The central limit theorem
As stated earlier, the importance of the the normal distribution lies in the fact that it arises from the averaging process. The theoretical foundation of this statement is The Central Limit Theorem or CTL.
In its purest form, CTL deals with a sequence \[(X_i)_{i=1}^{\infty} = (X_1,X_2,X_3,\ldots)\] of independent, identically distributed random variables; we often refer to such a sequence as i.i.d.
Averaging
Given sequence of random variables, we can form a sequence of averages: \[\bar{X}_n = \frac{1}{n} \sum_{i=1}^n X_i.\]
The first big theorem in the theory of random variables is the law of large numbers which states that, if \((X_i)_{i=1}^{\infty}\) is an i.i.d. sequence of random variables, each with mean \(\mu\), then \(\bar{X}_n\) almost surely approaches \(\mu\).
The central limit theorem is related but gives us more information about the how the convergence occurs.
Statement from Devore’s text
Let \(X_1,X_2,X_3,\ldots,X_n\) be a random sample from a distribution with mean \(\mu\) and variance \(\sigma^2\).

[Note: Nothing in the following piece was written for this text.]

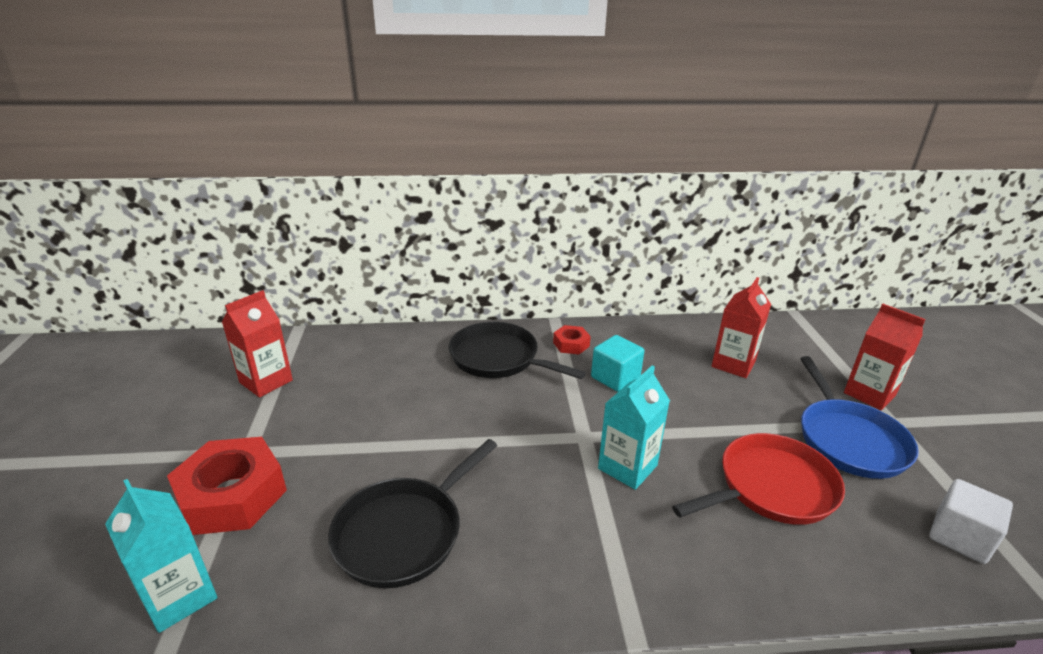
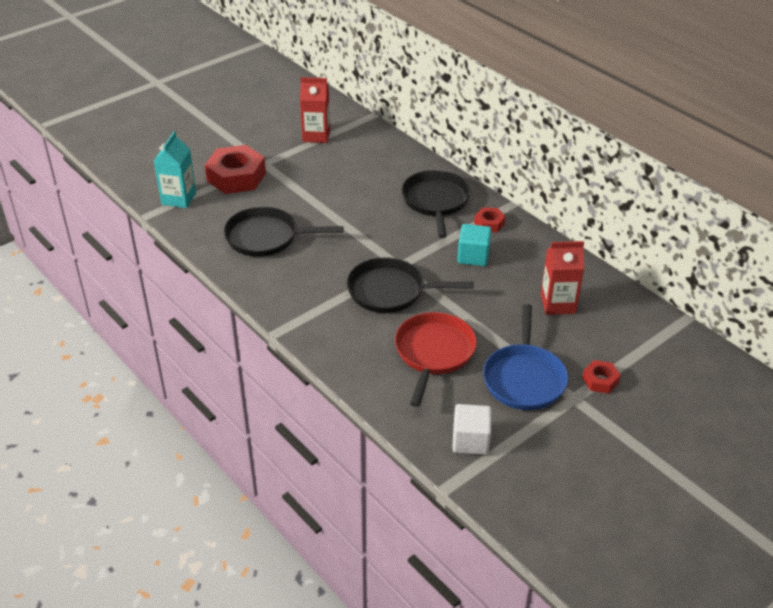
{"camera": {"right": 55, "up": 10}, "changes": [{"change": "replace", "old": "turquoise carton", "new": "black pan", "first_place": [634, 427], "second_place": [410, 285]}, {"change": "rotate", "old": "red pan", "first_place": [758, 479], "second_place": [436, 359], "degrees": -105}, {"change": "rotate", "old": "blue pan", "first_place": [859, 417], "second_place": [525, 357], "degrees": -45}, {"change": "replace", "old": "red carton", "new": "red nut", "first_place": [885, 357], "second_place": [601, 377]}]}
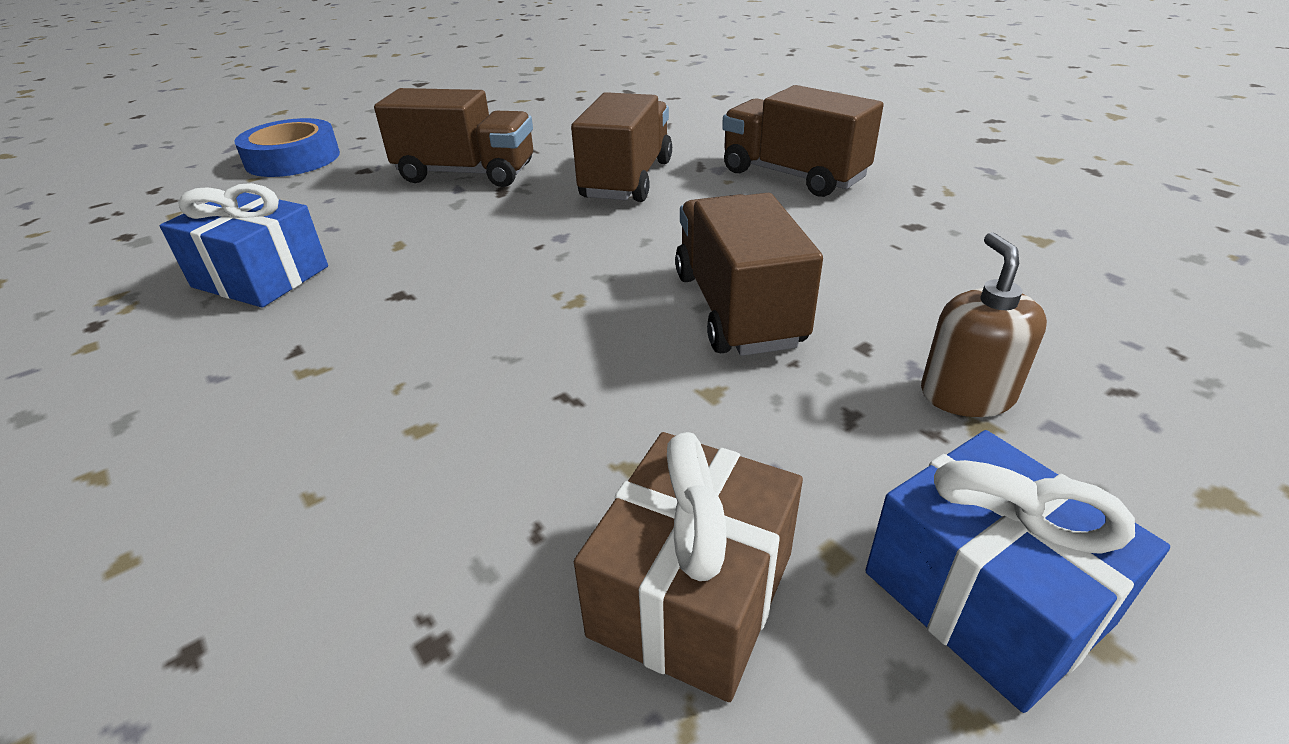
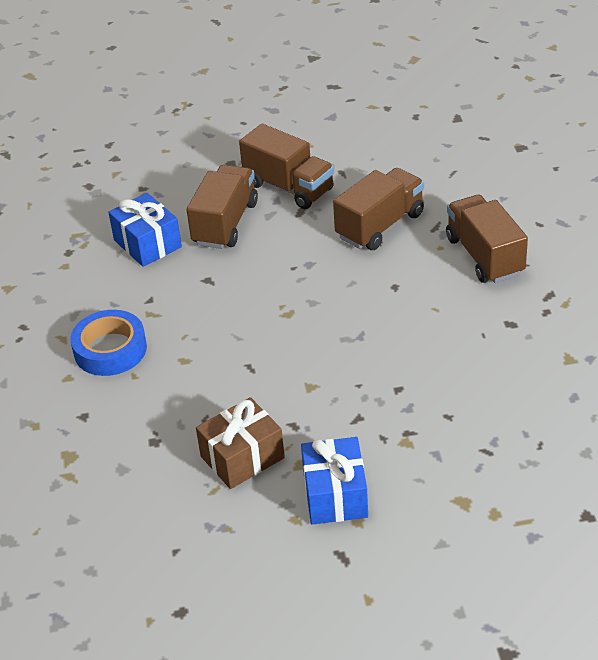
{"camera": {"right": 30, "up": 5}, "changes": [{"change": "move", "old": "blue tape", "first_place": [287, 147], "second_place": [108, 343]}, {"change": "move", "old": "brown truck", "first_place": [749, 274], "second_place": [222, 207]}, {"change": "delete", "old": "brown soap dispenser", "first_place": [984, 324]}]}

Then if \(n\) is sufficiently large, \(\bar{X}\) has approximately a normal distribution with mean \(\mu\) and variance \(\sigma^2/n\). The larger the value of \(n\), the better the approximation.

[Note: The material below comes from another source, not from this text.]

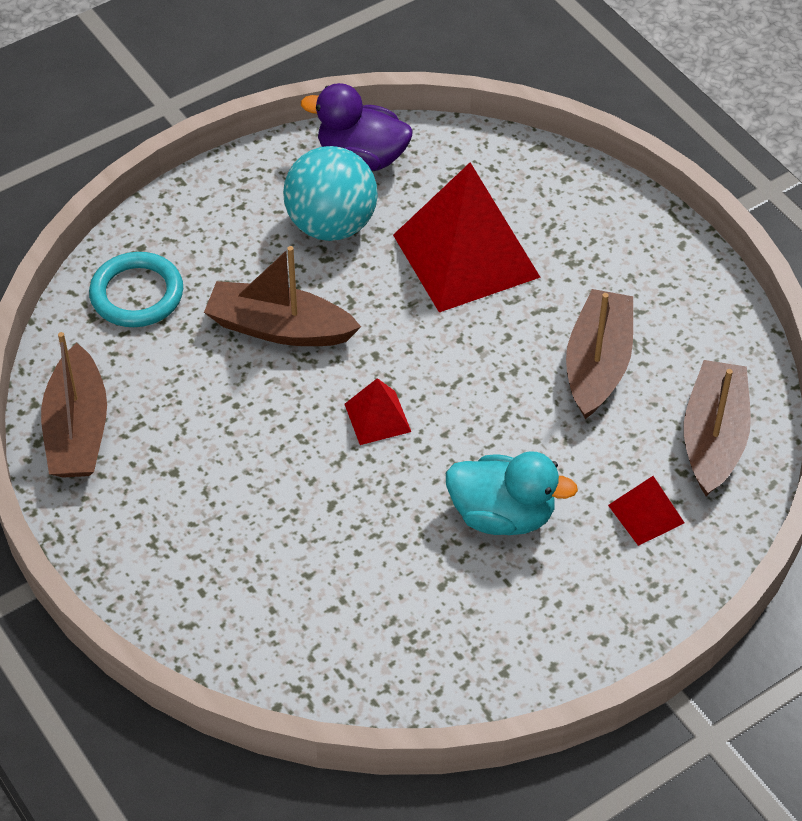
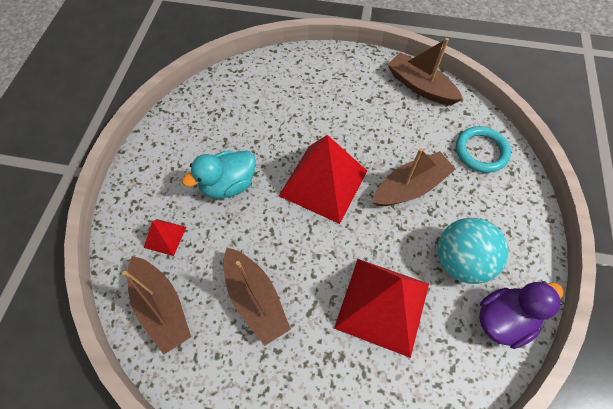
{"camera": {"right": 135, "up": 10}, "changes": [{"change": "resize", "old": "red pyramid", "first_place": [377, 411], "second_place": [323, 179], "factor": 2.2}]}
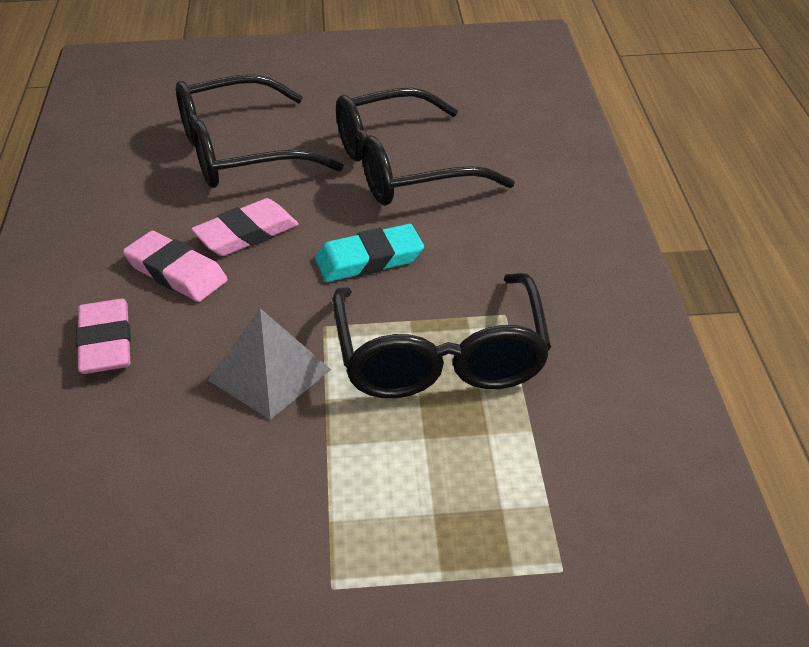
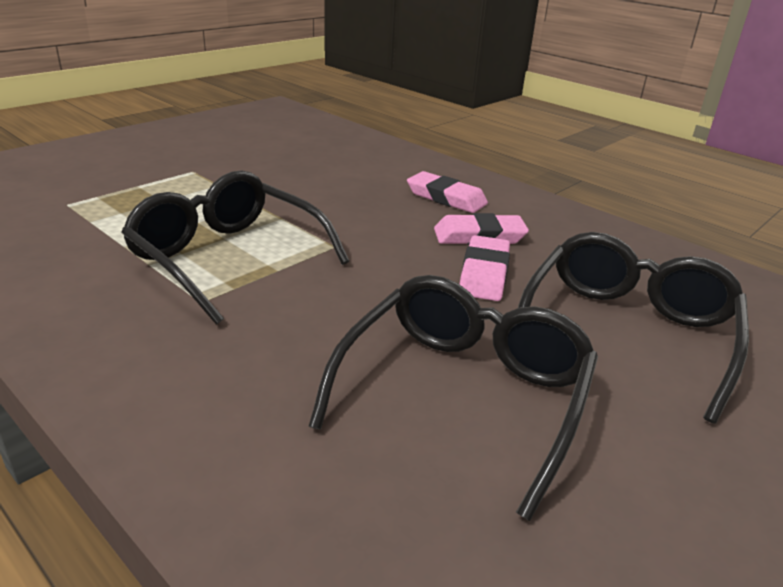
{"camera": {"right": 135, "up": -10}, "changes": [{"change": "delete", "old": "grey pyramid", "first_place": [269, 364]}, {"change": "delete", "old": "turquoise eraser", "first_place": [369, 253]}]}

Stated like a true statistician!!
In practice, we’ll often think of each \(X_i\) as representing and individual from some sample chosen from a whole population.
A computer experiment
We can illustrate the central limit theorem with a little computer experiment. Suppose we have a large data set of 20000 values. We grab a small sample of size 1, 4, 16, 32, or 64 from that data set. We then compute the average of the sample. As it turns out, the spread of each histogram seems to be about half as much as the previous.